Posted on:1995-04-08Degree:Ph.DType:Dissertation
University:Boston CollegeCandidate:Smith, Mary AnnFull Text:PDF
GTID:1475390014990764Subject:Literature
Abstract/Summary:PDF Full Text Request
This study examines the novelistic career of Margaret Drabble. Her first five novels are "women's novels," centering on young women learning to cope with life and find places in the world. However, the third of these, The Millstone, turns toward a broader vision. Its protagonist develops empathy for the working class, whose condition is portrayed with detailed sympathy, thereby rendering it a precursor to Drabble's later work in the tradition of nineteenth-century "industrial" or social problem novels. Drabble was attracted to that tradition for various reasons, including her family's working- and lower-middle-class ancestry, her tradition-steeped education, her conviction of the primary importance of social conscience in fiction, and her desire to portray a recognizable external reality.; Drabble's sixth novel, The Needle's Eye, begins to chronicle the economic, political, social and physical changes taking place in Britain.

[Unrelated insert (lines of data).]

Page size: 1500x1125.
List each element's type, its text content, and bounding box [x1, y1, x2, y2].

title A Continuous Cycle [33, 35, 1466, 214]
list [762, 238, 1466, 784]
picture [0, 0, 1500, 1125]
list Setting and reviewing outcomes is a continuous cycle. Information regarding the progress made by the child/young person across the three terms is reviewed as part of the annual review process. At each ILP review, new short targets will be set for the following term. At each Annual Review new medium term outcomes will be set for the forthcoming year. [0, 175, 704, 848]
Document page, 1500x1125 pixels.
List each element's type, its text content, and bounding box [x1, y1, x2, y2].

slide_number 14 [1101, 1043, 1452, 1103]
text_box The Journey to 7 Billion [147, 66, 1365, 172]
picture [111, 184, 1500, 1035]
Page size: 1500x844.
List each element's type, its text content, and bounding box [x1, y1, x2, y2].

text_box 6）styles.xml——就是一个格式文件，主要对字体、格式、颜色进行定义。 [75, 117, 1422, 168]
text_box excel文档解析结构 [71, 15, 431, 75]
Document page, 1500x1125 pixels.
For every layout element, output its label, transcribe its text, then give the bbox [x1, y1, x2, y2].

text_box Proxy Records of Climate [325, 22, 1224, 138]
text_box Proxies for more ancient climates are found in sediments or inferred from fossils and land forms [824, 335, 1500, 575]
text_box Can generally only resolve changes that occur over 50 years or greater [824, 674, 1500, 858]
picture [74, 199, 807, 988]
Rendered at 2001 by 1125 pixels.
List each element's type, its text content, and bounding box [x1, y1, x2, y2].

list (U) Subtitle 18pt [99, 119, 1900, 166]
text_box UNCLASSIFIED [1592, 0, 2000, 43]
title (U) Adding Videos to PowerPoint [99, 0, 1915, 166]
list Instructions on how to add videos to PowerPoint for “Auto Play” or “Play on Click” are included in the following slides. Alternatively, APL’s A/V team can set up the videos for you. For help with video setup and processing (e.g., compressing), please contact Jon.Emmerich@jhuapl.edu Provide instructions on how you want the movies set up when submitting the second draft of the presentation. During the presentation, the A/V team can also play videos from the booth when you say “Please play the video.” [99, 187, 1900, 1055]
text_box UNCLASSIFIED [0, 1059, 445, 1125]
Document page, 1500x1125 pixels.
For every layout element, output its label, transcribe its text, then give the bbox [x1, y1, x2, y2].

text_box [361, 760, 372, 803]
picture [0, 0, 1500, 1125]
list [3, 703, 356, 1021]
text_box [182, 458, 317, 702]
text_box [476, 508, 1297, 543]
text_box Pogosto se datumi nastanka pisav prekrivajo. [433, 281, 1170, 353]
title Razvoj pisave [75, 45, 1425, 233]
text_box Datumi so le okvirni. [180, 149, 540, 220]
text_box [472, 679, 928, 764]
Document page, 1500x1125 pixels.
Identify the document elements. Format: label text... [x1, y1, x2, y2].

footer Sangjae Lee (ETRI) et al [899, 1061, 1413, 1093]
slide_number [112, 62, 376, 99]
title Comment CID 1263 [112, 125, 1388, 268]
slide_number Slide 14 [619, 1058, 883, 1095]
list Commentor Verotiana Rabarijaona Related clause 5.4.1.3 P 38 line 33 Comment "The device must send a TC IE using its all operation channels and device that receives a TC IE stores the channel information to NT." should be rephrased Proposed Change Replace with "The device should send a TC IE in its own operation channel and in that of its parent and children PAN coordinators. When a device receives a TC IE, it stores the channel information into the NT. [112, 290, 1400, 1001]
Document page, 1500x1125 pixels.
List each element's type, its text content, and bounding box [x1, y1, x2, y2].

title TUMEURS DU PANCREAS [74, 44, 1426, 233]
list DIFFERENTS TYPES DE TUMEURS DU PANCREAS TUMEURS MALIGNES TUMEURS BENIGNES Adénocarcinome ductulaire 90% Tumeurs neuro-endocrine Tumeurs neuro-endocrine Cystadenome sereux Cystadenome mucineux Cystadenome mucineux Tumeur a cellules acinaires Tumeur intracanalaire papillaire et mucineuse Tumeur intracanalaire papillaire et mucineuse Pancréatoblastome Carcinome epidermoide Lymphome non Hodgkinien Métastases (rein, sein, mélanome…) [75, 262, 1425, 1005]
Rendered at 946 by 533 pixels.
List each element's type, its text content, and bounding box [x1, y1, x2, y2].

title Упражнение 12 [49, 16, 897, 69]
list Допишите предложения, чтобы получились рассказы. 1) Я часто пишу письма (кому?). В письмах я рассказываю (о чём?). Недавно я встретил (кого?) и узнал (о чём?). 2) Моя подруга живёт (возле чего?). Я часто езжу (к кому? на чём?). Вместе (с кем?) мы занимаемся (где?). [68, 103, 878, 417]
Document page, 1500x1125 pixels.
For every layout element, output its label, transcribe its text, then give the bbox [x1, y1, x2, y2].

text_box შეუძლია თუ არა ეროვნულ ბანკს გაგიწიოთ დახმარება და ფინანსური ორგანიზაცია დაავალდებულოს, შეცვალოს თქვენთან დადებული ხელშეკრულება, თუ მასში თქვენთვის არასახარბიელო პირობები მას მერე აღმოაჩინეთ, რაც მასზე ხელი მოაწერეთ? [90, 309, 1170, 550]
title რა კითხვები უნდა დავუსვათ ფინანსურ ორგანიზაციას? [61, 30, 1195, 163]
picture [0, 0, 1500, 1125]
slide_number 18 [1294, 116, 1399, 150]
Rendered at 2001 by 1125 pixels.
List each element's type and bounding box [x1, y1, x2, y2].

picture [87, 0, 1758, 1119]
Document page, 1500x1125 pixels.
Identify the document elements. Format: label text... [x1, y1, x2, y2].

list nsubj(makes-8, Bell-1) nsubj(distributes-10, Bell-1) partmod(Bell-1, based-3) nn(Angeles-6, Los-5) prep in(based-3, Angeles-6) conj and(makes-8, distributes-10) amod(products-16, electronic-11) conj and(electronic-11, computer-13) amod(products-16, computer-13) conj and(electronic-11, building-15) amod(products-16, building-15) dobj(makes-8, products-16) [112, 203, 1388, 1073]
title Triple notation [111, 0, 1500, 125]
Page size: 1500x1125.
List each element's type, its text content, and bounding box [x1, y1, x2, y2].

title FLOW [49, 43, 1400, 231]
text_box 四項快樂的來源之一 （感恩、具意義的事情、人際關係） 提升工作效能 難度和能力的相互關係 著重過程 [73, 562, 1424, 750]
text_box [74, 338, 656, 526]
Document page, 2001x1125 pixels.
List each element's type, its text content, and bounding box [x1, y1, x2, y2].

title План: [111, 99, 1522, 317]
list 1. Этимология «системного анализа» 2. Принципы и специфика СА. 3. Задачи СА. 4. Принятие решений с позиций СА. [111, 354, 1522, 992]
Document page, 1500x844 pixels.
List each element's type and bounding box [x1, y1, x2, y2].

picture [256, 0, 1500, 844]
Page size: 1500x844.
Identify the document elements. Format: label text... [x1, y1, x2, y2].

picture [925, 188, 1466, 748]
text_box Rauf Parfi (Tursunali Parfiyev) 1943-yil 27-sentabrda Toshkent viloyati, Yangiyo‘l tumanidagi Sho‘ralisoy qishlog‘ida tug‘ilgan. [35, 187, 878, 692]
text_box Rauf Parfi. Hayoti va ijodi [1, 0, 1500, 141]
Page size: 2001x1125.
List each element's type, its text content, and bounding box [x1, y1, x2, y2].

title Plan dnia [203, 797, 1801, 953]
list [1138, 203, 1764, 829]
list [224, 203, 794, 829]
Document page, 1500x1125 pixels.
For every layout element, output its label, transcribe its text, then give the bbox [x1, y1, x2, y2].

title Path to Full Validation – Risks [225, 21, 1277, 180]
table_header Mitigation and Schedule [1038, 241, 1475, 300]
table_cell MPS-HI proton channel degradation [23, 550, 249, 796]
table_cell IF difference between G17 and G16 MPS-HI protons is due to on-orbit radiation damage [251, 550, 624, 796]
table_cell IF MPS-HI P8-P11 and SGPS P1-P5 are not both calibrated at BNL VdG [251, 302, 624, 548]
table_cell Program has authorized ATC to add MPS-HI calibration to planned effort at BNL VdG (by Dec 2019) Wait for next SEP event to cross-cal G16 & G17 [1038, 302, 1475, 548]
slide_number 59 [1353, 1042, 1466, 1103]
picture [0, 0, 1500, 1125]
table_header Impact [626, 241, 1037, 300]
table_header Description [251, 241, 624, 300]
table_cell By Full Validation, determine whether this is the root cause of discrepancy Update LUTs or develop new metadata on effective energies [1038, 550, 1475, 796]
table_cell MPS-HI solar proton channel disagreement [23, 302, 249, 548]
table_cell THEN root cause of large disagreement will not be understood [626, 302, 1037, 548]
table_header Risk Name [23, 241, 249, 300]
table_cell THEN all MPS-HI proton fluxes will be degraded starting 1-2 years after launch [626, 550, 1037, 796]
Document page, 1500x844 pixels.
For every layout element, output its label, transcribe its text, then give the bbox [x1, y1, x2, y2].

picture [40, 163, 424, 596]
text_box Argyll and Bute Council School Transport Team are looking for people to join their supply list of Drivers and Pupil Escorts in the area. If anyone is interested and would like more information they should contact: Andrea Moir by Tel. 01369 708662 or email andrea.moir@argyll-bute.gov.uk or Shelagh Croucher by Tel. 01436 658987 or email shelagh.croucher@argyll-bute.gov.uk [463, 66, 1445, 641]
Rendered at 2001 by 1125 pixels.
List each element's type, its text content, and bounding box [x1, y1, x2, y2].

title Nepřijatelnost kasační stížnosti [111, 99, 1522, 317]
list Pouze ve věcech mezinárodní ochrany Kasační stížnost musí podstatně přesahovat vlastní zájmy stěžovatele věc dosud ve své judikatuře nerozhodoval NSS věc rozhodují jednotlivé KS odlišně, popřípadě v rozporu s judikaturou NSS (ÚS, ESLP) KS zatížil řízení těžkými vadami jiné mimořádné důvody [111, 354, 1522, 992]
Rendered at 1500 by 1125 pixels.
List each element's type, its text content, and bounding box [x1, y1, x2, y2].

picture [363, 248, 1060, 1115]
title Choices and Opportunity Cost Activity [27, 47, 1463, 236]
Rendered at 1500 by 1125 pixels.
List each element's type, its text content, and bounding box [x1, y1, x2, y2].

Like many of her nineteenth-century forbears, she writes from the perspective of a liberal, middle-class woman, sympathetic to the working and immigrant classes, aware of the need for adaptation and progress, yet ambivalent about their effects on England. She struggles to redefine gender roles, to explore the morality of wealth, privilege, and business, to search for meaning and grace in a world of commerce and industry, and to find some explanation for the increasing violence exploding around her.; Drabble's Wordsworthian "visions" are a variant of "alternative spaces," providing a way to ameliorate the reality of post-industrial Britain, "love the grim landscapes" and imagine a way forward. In The Gates of Ivory these visions are replaced by a "female menstrual-blood internationalism," which appears to offer Drabble's best hope for the world. Here Drabble's career achieves its latest evolutionary stage, as she throws traditional literary decorum aside and arrives at a metafictional, post-modern, post- colonial narrative mode, still managing to retain her moral voice.